Bama and Rann have been repeatedly attacked in the nine-year conflict, which has killed more than 27,000 people, left nearly two million people homeless and devastated northeast Nigeria.
On Tuesday, fighters from the Islamic State West Africa Province faction of Boko Haram launched an assault on a military base in Gudumbali town in Borno state, sparking a fierce firefight in which two soldiers were injured, a military officer said.
On Monday, ISWAP fighters attacked a military base in Mallam Fatori, a Borno state town near the borders with Niger and Chad.
The Islamic State-backed faction of Boko Haram has been blamed or claimed responsibility for more than 20 attacks on military bases since mid-July, killing scores of troops.

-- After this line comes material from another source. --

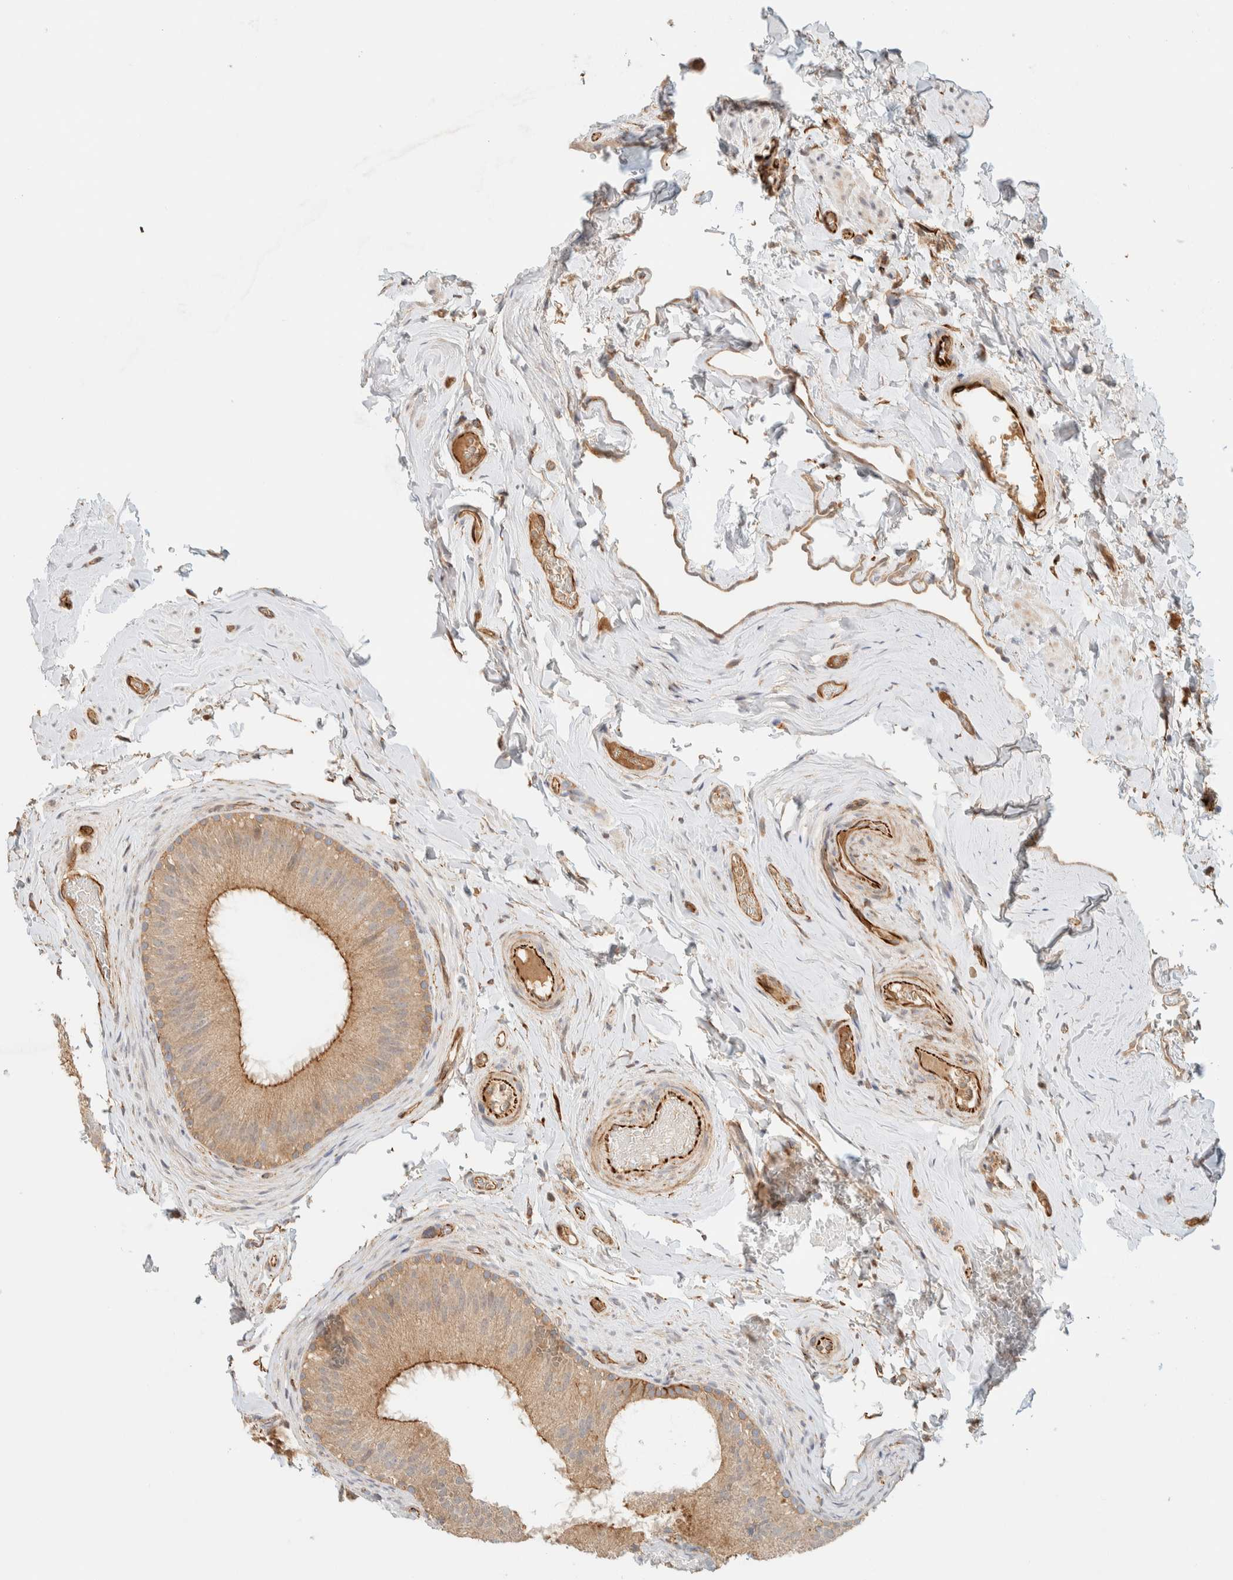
{"staining": {"intensity": "moderate", "quantity": ">75%", "location": "cytoplasmic/membranous"}, "tissue": "epididymis", "cell_type": "Glandular cells", "image_type": "normal", "snomed": [{"axis": "morphology", "description": "Normal tissue, NOS"}, {"axis": "topography", "description": "Vascular tissue"}, {"axis": "topography", "description": "Epididymis"}], "caption": "An image of epididymis stained for a protein reveals moderate cytoplasmic/membranous brown staining in glandular cells.", "gene": "FAT1", "patient": {"sex": "male", "age": 49}}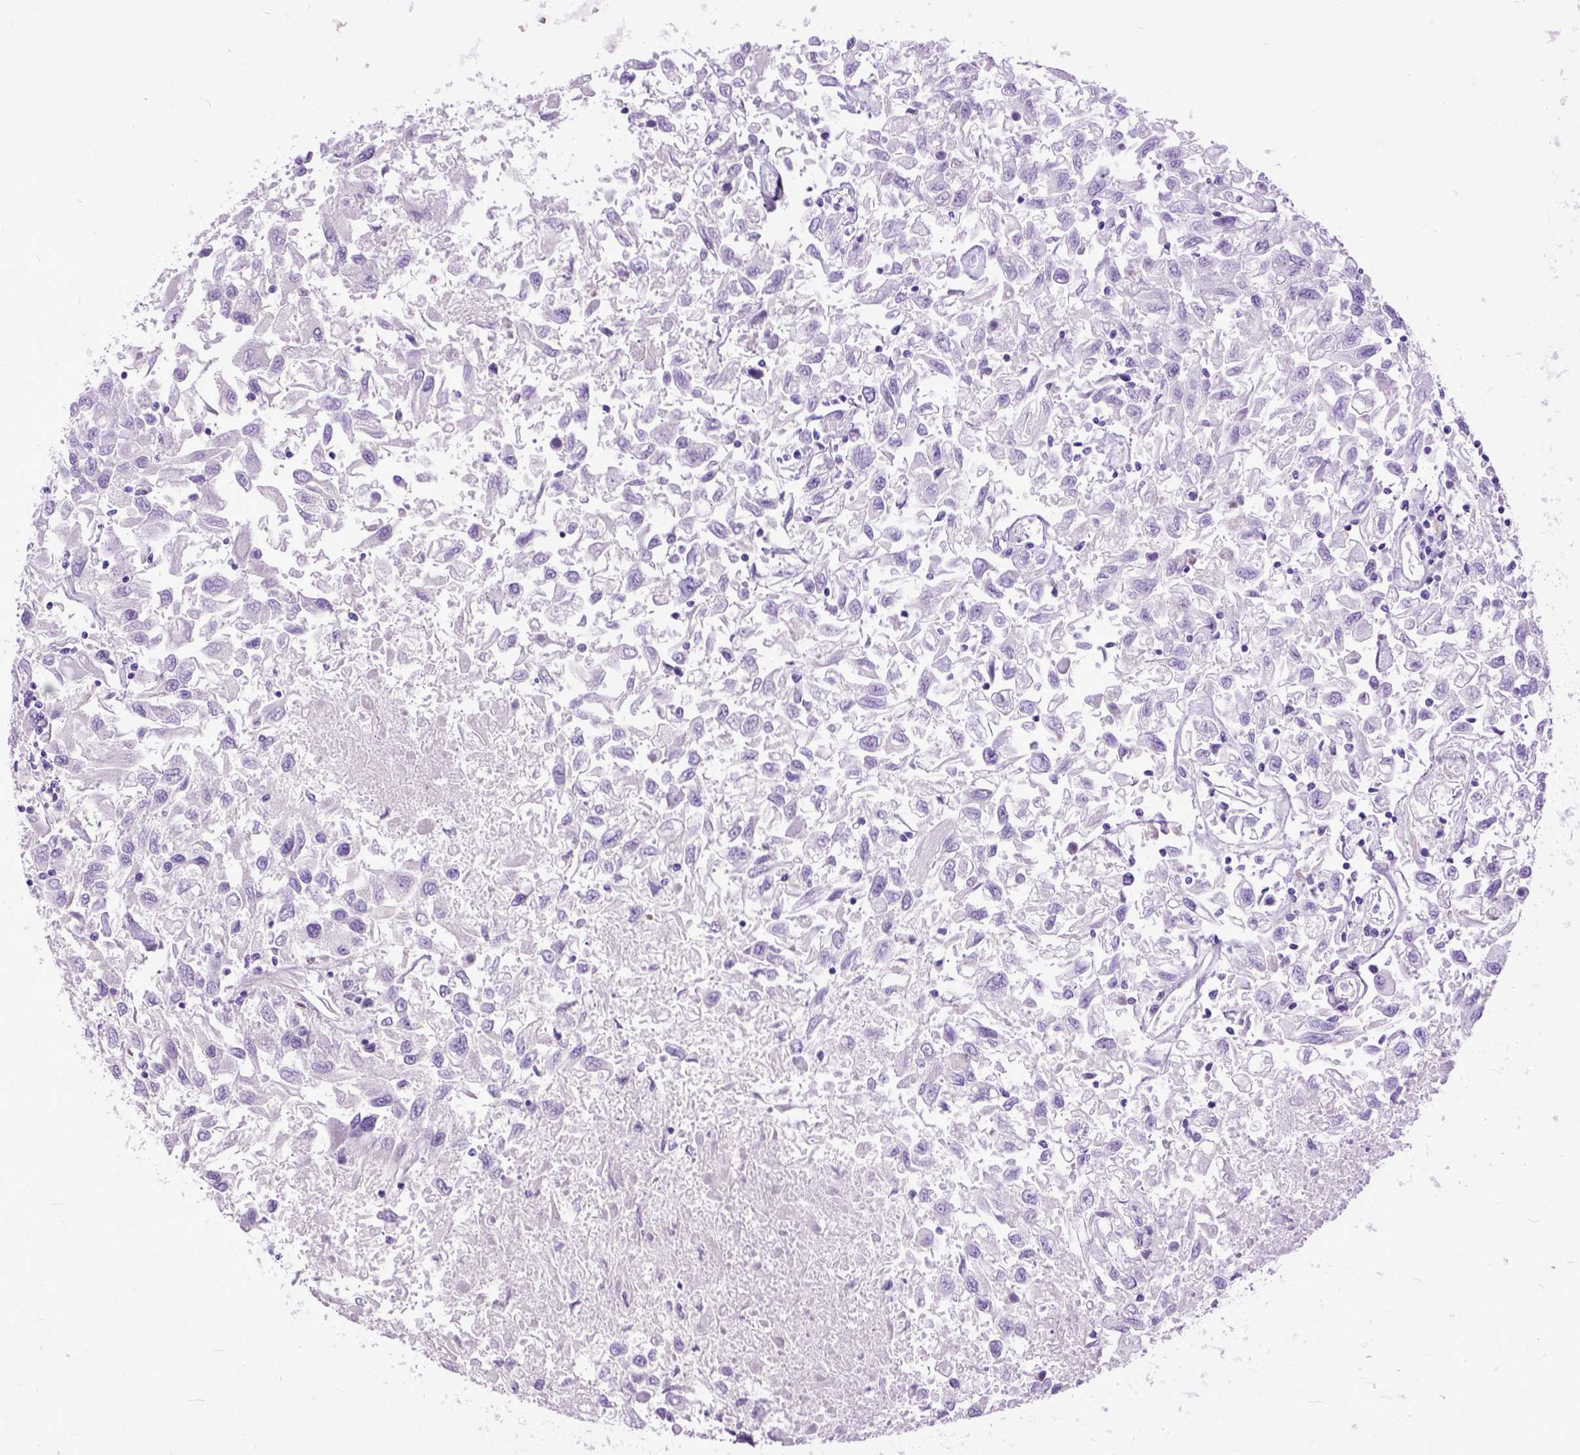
{"staining": {"intensity": "negative", "quantity": "none", "location": "none"}, "tissue": "renal cancer", "cell_type": "Tumor cells", "image_type": "cancer", "snomed": [{"axis": "morphology", "description": "Adenocarcinoma, NOS"}, {"axis": "topography", "description": "Kidney"}], "caption": "Immunohistochemistry (IHC) of human renal adenocarcinoma exhibits no expression in tumor cells. (DAB (3,3'-diaminobenzidine) immunohistochemistry visualized using brightfield microscopy, high magnification).", "gene": "CRB1", "patient": {"sex": "female", "age": 76}}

Boko Haram split into two factions in mid-2016 over ideological differences. One is led by Abu Mus’ab Al-Barnawi and largely focuses on attacking military and government targets, while the other, led by Abubakar Shekau, is notorious for suicide bombings and indiscriminate killings of civilians.
ISIS central gave its formal backing to the Barnawi faction, which is known as Islamic State West Africa Province. It has lately intensified its armed campaign, launching a number of major assaults on military targets in Borno and neighbouring Yobe state amid signs of a take over by more hardliner leaders.
Since July, AFP has reported at least 22 attacks on military bases and positions in Borno and Yobe. ISIS has claimed that ISWAP is responsible for most of them.
The attacks have raised questions over the government’s claim to have virtually defeated Boko Haram and prompted the army to reorganise senior commanders.
Civilians have borne the brunt of the violence and on Thursday, six Boko Haram gunmen attacked a group of 20 women collecting wood outside the town of Ngala, some 35 km northwest of Rann.
“The only [ethnic] Shuwa [Arab] among the women was shot dead while the remaining 19, who were mostly Kanuri, were flogged by the terrorists,” said militia leader Umar Kachalla in Ngala.
“The terrorists also shaved the heads of the 19 women with knives before letting them go.”
The women were living in a camp for displaced people and left the camp early on Thursday morning without authorization after the surrounding area was deemed to be safe, said Kachalla.
Attacks on Shuwa have increased since the involvement of Chadian troops in the regional counter-insurgency, as the Chadian military has Shuwa troops in its ranks.
Borno and Yobe states, along with nearby Adamawa state, have born the brunt of nine years of jihadist violence that has claimed 27,000 lives and forced 1.8 million people to flee their homes.
The military has even threatened legal action against organizations for publishing unofficial casualty figures.
President Muhammadu Buhari is under pressure to show his administration is winning the fight against Boko Haram ahead of a presidential election in February at which he will seek a second term in office.